Extract to read
Government Releases Marshall Report & Recommendations to Improve Ontario's Auto Insurance System

On April 11th government released Fair Benefits Fairly Delivered, A Review of the Auto Insurance System in Ontario, a report by David Marshall, Ontario's adviser on auto insurance.  Marshall was asked to review the auto insurance system and to provide advice on initiatives to reduce claims costs and uncertainty in the sector.  The Report recommends transformative steps to strengthen consumer protection, improve health outcomes for those injured in collisions and reduce insurance costs.

Marshall was asked to focus on:

  • Coverage options
  • Comparable systems
  • Common Traffic injuries
  • Medical examinations and assessments
  • Legal costs
  • Dispute prevention
  • Engagement and education
  • Evidence-based treatment protocols

Some of Marshall’s recommendations include;

  • Prohibiting most cash settlements
  • Implementing mandatory programs of care to treat common injuries
  • Introducing independent, hospital-based examination centres to provide single medical assessments
  • Increasing the financial services regulator's role in monitoring and investigating practices in the auto insurance system

Government has announced that it will consult on the recommendations and make details of this consultation available in the coming weeks.
View Ministry of Finance press release.

Assignment
Render this sentence from the auto insurance text in French: "Marshall was asked to review the auto insurance system and to provide advice on initiatives to reduce claims costs and uncertainty in the sector."

Record extracts
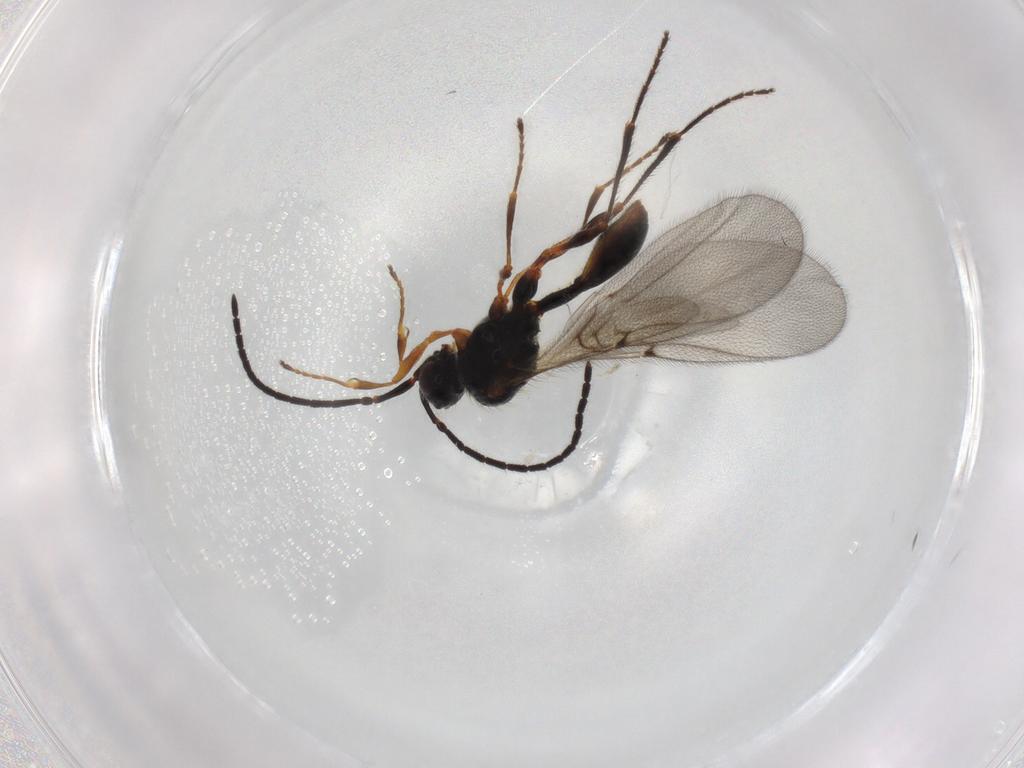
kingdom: Animalia
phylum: Arthropoda
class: Insecta
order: Hymenoptera
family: Diapriidae
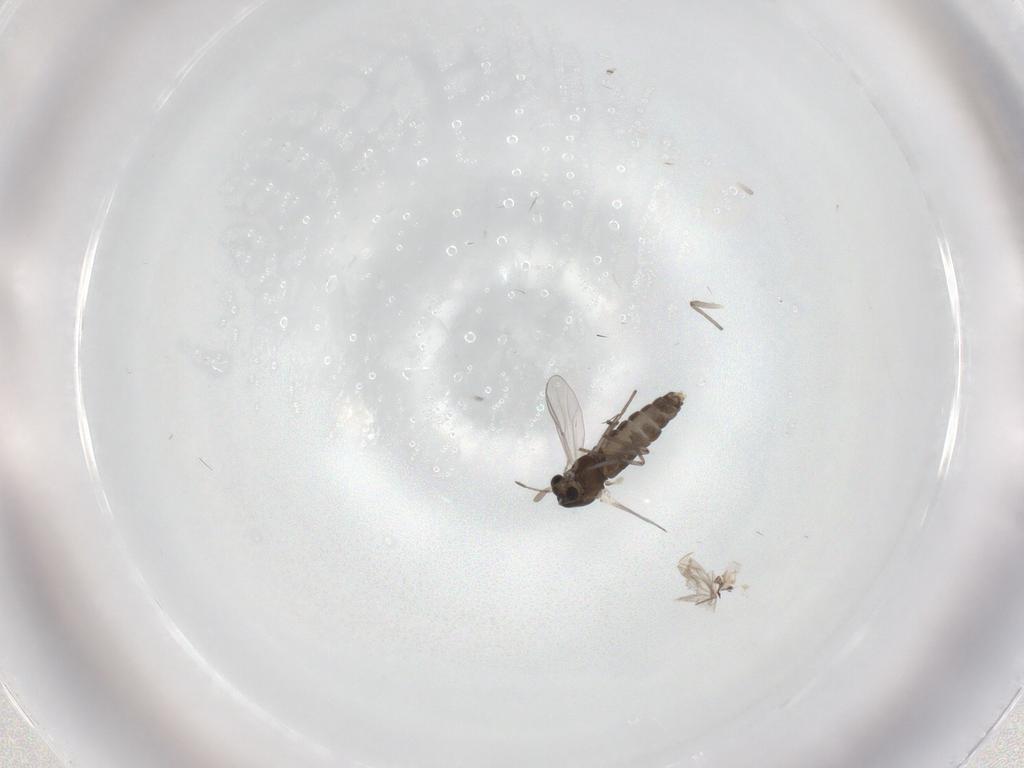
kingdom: Animalia
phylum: Arthropoda
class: Insecta
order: Diptera
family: Chironomidae
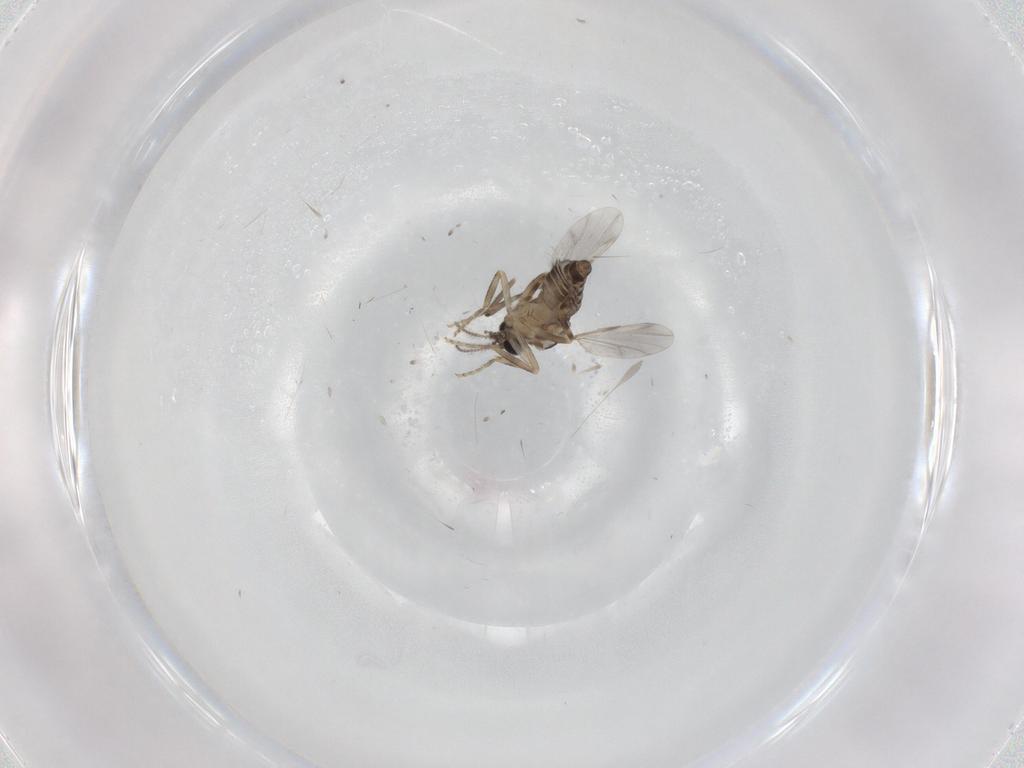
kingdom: Animalia
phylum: Arthropoda
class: Insecta
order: Diptera
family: Ceratopogonidae
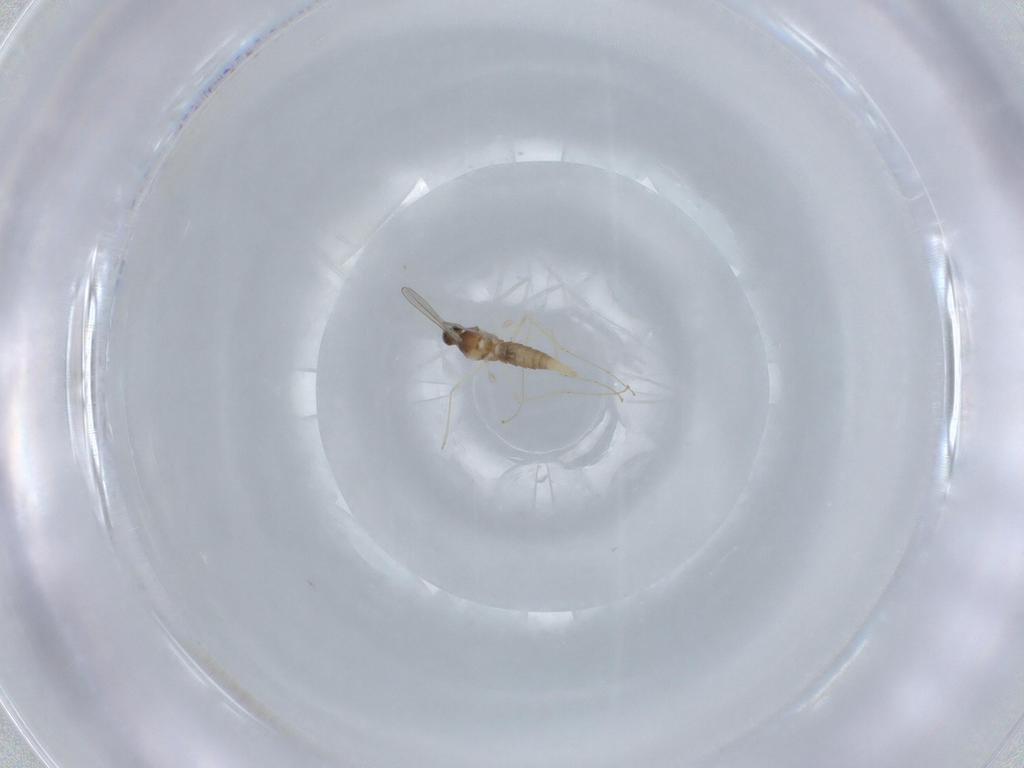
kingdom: Animalia
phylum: Arthropoda
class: Insecta
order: Diptera
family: Cecidomyiidae
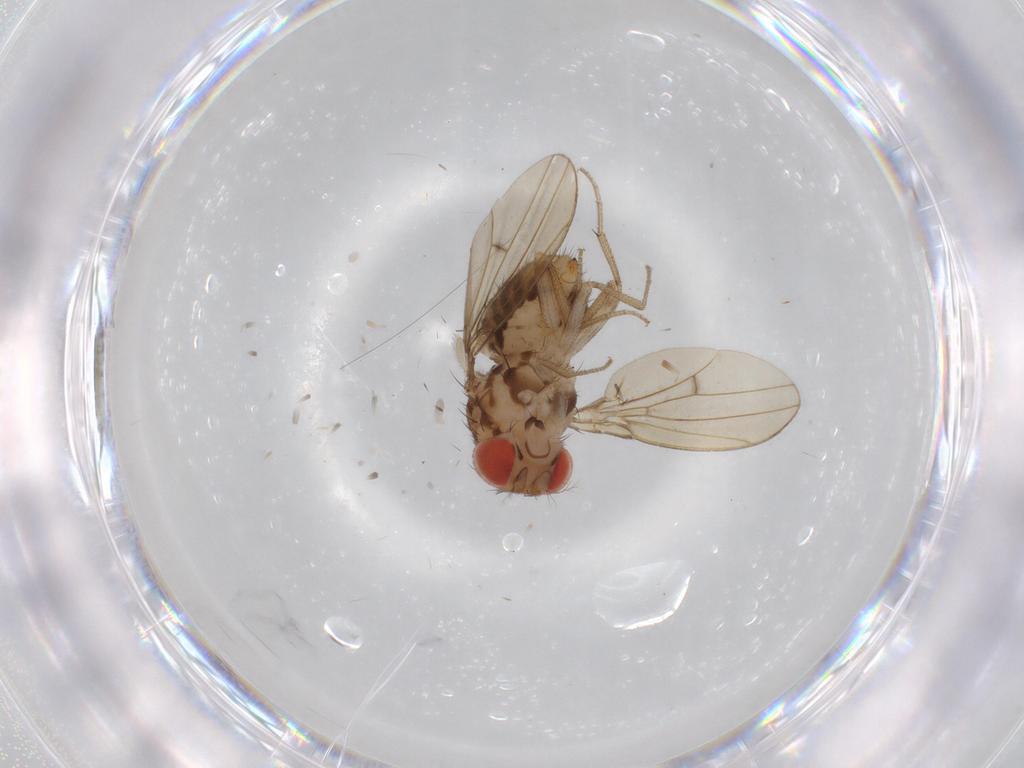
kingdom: Animalia
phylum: Arthropoda
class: Insecta
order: Diptera
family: Drosophilidae
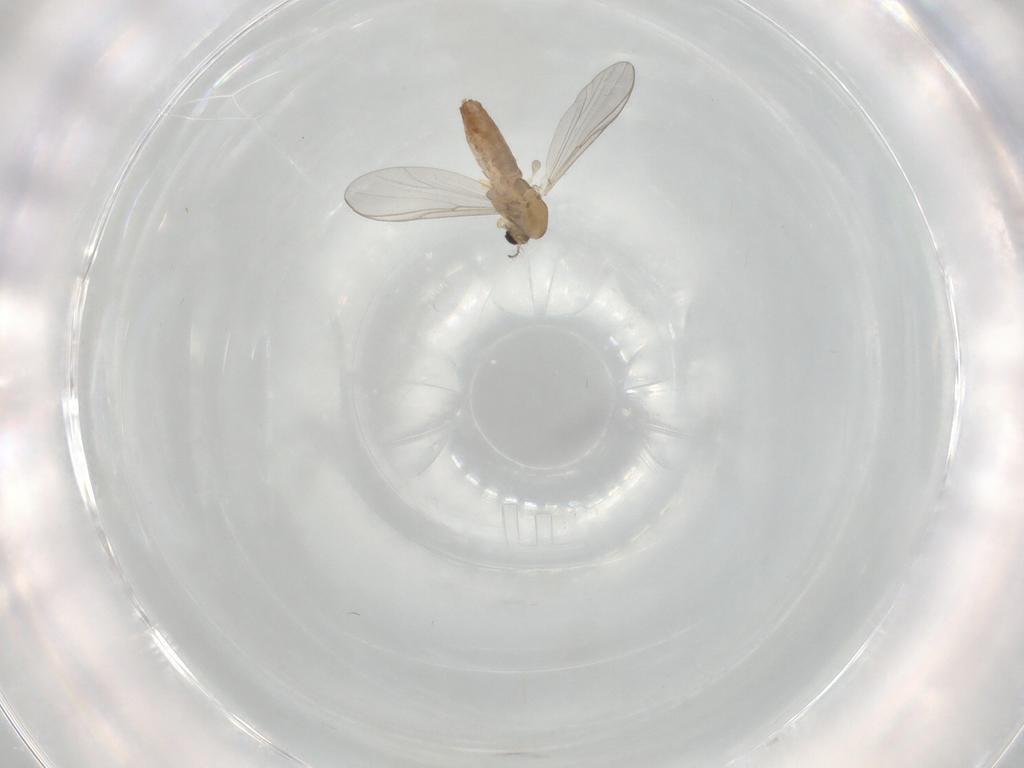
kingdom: Animalia
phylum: Arthropoda
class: Insecta
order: Diptera
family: Chironomidae
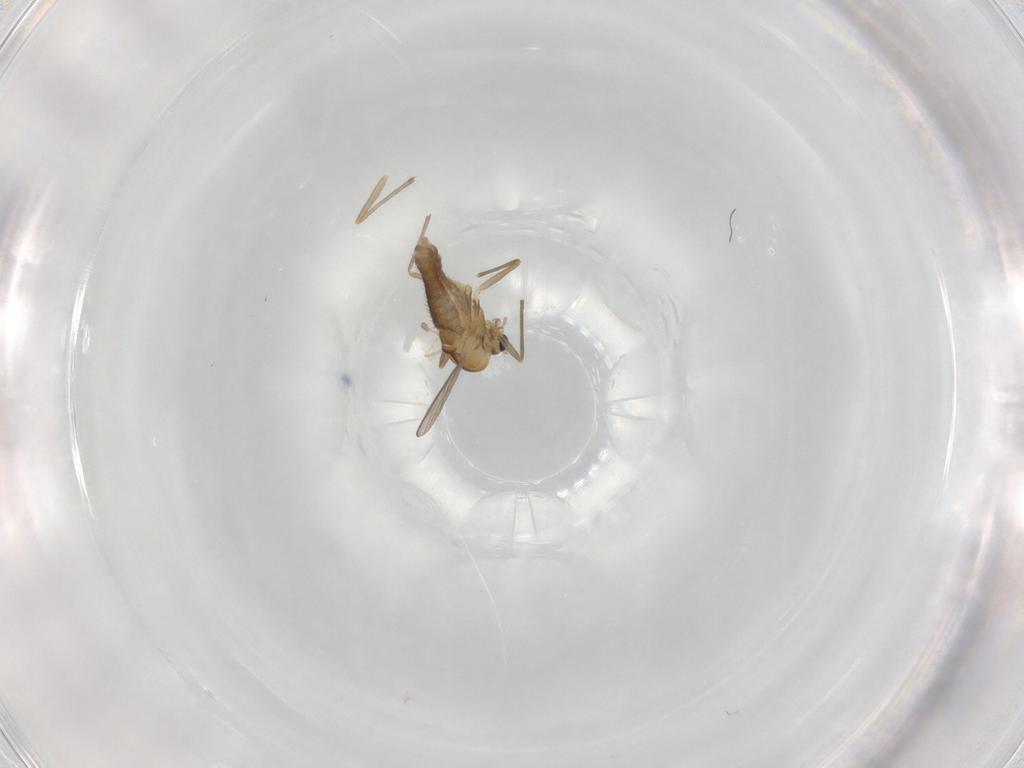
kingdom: Animalia
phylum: Arthropoda
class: Insecta
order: Diptera
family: Chironomidae
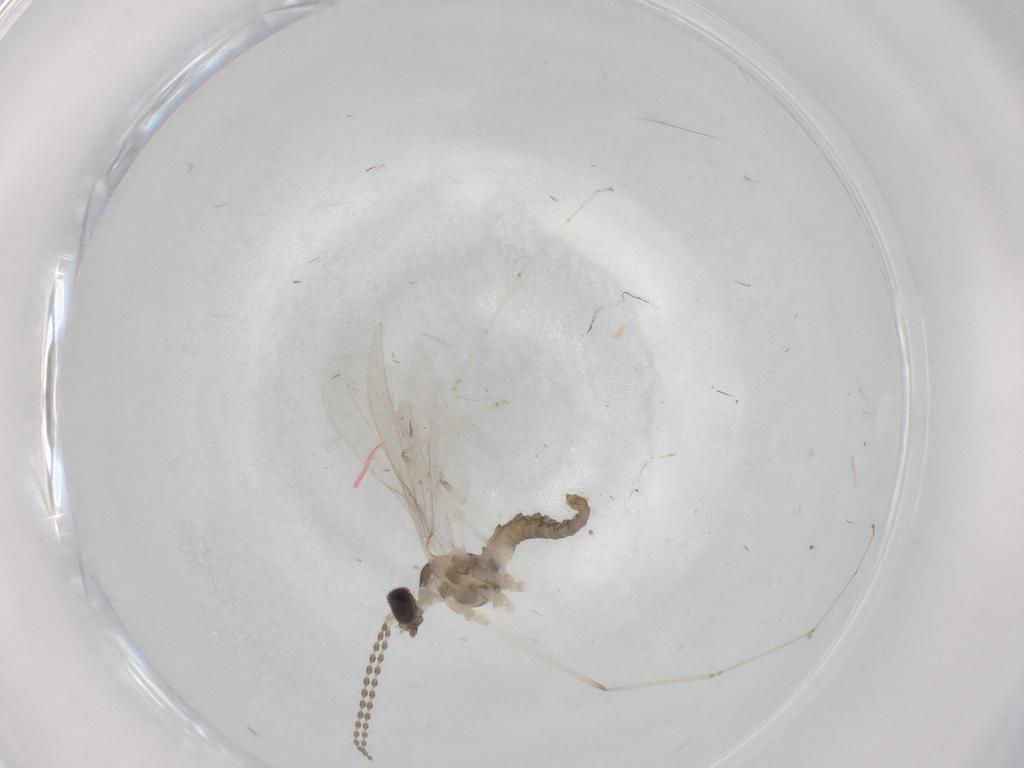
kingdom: Animalia
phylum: Arthropoda
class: Insecta
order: Diptera
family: Cecidomyiidae
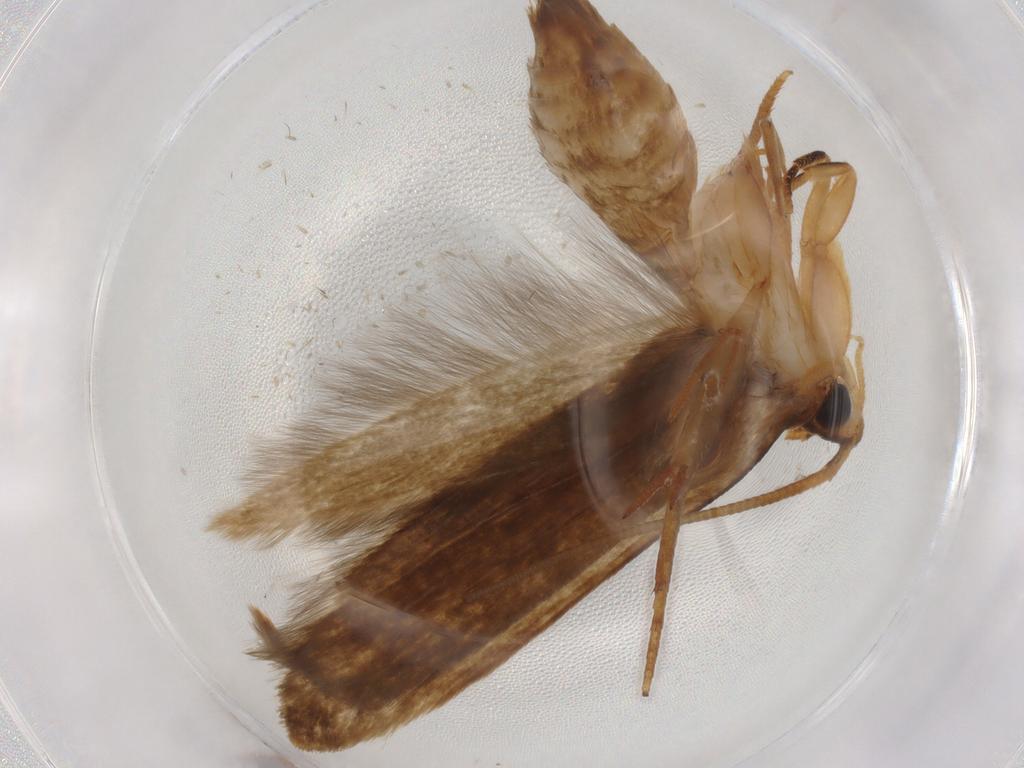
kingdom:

Task output
Marshall a été chargé d'examiner le système d'assurance automobile et de fournir des conseils sur des initiatives visant à réduire les coûts des demandes d'indemnisation et l'incertitude dans le secteur.